🤖 AI Summary
To address the long-standing challenges of high experimental cost and low throughput efficiency in reaction condition (RC) optimization for chemical and pharmaceutical applications, this paper introduces MM-RCR, a multimodal large language model. Methodologically, MM-RCR is the first to unify SMILES strings, reaction graphs, and domain-specific textual descriptions into a coherent multimodal reaction representation. We construct a high-quality instruction-tuning dataset comprising 1.2 million Q&A pairs and integrate cross-modal alignment learning with supervised instruction fine-tuning—significantly enhancing generalization under out-of-distribution (OOD) settings and high-throughput experimentation (HTE). Evaluated on two public benchmarks, MM-RCR achieves state-of-the-art performance, demonstrating superior accuracy in RC recommendation and accelerated screening. This work establishes a novel paradigm for automated synthetic route design.
📝 Abstract
High-throughput reaction condition (RC) screening is fundamental to chemical synthesis.

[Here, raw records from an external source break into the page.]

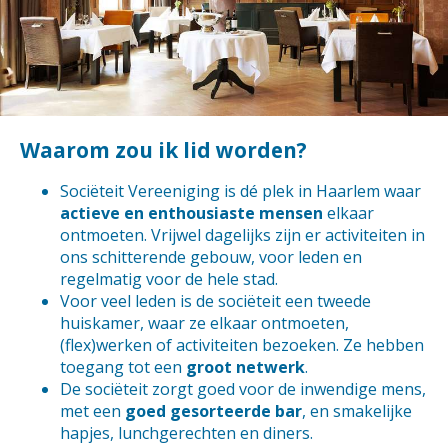
Waarom zou ik lid worden?
Sociëteit Vereeniging is dé plek in Haarlem waar
actieve en enthousiaste mensen
elkaar
ontmoeten. Vrijwel dagelijks zijn er activiteiten in
ons schitterende gebouw, voor leden en
regelmatig voor de hele stad.
Voor veel leden is de sociëteit een tweede
huiskamer, waar ze elkaar ontmoeten,
(flex)werken of activiteiten bezoeken. Ze hebben
toegang tot een
groot netwerk
.
De sociëteit zorgt goed voor de inwendige mens,
met een
goed gesorteerde bar
, en smakelijke
hapjes, lunchgerechten en diners.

However, current RC screening suffers from laborious and costly trial-and-error workflows. Traditional computer-aided synthesis planning (CASP) tools fail to find suitable RCs due to data sparsity and inadequate reaction representations. Nowadays, large language models (LLMs) are capable of tackling chemistry-related problems, such as molecule design, and chemical logic Q&A tasks. However, LLMs have not yet achieved accurate predictions of chemical reaction conditions. Here, we present MM-RCR, a text-augmented multimodal LLM that learns a unified reaction representation from SMILES, reaction graphs, and textual corpus for chemical reaction recommendation (RCR). To train MM-RCR, we construct 1.2 million pair-wised Q&A instruction datasets. Our experimental results demonstrate that MM-RCR achieves state-of-the-art performance on two open benchmark datasets and exhibits strong generalization capabilities on out-of-domain (OOD) and High-Throughput Experimentation (HTE) datasets. MM-RCR has the potential to accelerate high-throughput condition screening in chemical synthesis.